We searched three databases, PubMed, Scopus and Embase, to identify ML and DL diagnostic or prognostic predictive models using imaging data in IBD, to Dec 31, 2022. We restricted our search to include studies that primarily used conventional imaging data, were undertaken in human participants, and published in English. Two reviewers independently reviewed the abstracts. The methodological quality of the studies was determined, and risk of bias evaluated using the prediction risk of bias assessment tool (PROBAST).
Forty studies were included, thirty-nine developed diagnostic models. Seven studies utilized ML approaches, six were retrospective and none used multicenter data for model development. Thirty-three studies utilized DL approaches, ten were prospective, and twelve multicenter studies. Overall, all studies demonstrated high risk of bias. ML studies were evaluated in 4 domains all rated as high risk of bias: participants (6/7), predictors (1/7), outcome (3/7), and analysis (7/7), and DL studies evaluated in 3 domains: participants (24/33), outcome (10/33), and analysis (18/33). The majority of image-based studies used colonoscopy images.
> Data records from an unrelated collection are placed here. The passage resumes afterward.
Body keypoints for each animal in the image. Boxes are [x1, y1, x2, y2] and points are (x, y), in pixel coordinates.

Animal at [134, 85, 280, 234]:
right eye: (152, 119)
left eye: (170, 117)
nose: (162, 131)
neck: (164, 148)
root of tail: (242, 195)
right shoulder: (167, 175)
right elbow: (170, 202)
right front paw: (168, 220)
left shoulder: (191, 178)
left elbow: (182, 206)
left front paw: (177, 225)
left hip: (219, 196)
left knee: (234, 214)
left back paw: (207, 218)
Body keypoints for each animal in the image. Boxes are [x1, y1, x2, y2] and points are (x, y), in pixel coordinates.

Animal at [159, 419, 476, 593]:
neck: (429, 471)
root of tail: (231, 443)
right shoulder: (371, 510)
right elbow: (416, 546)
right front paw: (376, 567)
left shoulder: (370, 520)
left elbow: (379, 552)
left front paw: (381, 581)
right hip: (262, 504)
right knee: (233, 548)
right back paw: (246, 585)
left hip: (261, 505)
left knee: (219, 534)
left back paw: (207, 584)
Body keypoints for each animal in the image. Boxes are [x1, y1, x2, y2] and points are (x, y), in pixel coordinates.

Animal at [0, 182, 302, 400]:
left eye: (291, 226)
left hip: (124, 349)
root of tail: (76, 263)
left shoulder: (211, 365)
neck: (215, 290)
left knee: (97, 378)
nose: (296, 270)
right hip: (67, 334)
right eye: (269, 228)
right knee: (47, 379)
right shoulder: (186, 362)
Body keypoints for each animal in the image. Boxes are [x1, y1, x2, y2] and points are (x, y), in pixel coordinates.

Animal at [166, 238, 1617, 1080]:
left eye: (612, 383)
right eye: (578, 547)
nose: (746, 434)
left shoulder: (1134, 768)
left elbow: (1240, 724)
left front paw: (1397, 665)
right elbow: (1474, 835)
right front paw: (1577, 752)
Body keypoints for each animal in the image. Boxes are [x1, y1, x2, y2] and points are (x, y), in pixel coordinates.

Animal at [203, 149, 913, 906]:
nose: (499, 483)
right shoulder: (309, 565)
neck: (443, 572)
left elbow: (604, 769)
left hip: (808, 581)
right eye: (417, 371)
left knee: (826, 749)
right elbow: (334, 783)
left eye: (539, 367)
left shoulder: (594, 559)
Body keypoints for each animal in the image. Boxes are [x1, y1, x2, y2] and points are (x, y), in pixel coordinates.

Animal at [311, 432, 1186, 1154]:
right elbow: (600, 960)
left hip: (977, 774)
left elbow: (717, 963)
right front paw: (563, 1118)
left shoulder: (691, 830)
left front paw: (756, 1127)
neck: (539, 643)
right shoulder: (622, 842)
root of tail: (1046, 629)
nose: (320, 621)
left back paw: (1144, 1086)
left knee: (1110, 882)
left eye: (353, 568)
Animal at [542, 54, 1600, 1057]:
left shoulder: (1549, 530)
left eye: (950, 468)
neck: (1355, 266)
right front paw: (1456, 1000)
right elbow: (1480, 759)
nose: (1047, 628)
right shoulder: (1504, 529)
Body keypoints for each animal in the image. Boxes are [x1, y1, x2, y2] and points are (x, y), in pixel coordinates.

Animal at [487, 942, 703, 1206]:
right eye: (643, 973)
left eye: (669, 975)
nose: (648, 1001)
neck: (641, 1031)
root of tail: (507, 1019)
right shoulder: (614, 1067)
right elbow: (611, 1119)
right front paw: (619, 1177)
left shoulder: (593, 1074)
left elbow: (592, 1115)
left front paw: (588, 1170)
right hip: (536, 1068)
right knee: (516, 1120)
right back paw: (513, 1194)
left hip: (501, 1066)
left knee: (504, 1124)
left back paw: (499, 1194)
The risk of bias was high in AI IBD image-based prediction models, owing to insufficient sample size, unreported missingness and lack of an external validation cohort. Models with a high risk of bias are unlikely to be generalizable and suitable for clinical implementation.
炎症性肠病中机器学习(ML)和深度学习(DL)预测模型的开发有所增加。在本系统评价中,我们旨在评估基于ML和DL的炎症性肠病图像预测研究的方法学质量和偏倚风险。
我们检索了三个数据库,即PubMed、Scopus和Embase,以识别截至2022年12月31日使用炎症性肠病成像数据的ML和DL诊断或预后预测模型。我们将检索范围限制为主要使用传统成像数据、在人类参与者中进行且以英文发表的研究。两名评审员独立评审摘要。确定研究的方法学质量,并使用偏倚评估预测风险工具(PROBAST)评估偏倚风险。
纳入40项研究,39项开发了诊断模型。7项研究采用ML方法,6项为回顾性研究,且均未使用多中心数据进行模型开发。33项研究采用DL方法,10项为前瞻性研究,12项为多中心研究。总体而言,所有研究均显示出高偏倚风险。ML研究在4个领域进行评估,均被评为高偏倚风险:参与者(6/7)、预测因素(1/7)、结局(3/7)和分析(7/7),DL研究在3个领域进行评估:参与者(24/33)、结局(10/33)和分析(18/33)。大多数基于图像的研究使用结肠镜检查图像。
基于人工智能的炎症性肠病图像预测模型的偏倚风险较高,原因是样本量不足、未报告缺失情况以及缺乏外部验证队列。偏倚风险高的模型不太可能具有普遍性,也不适合临床应用。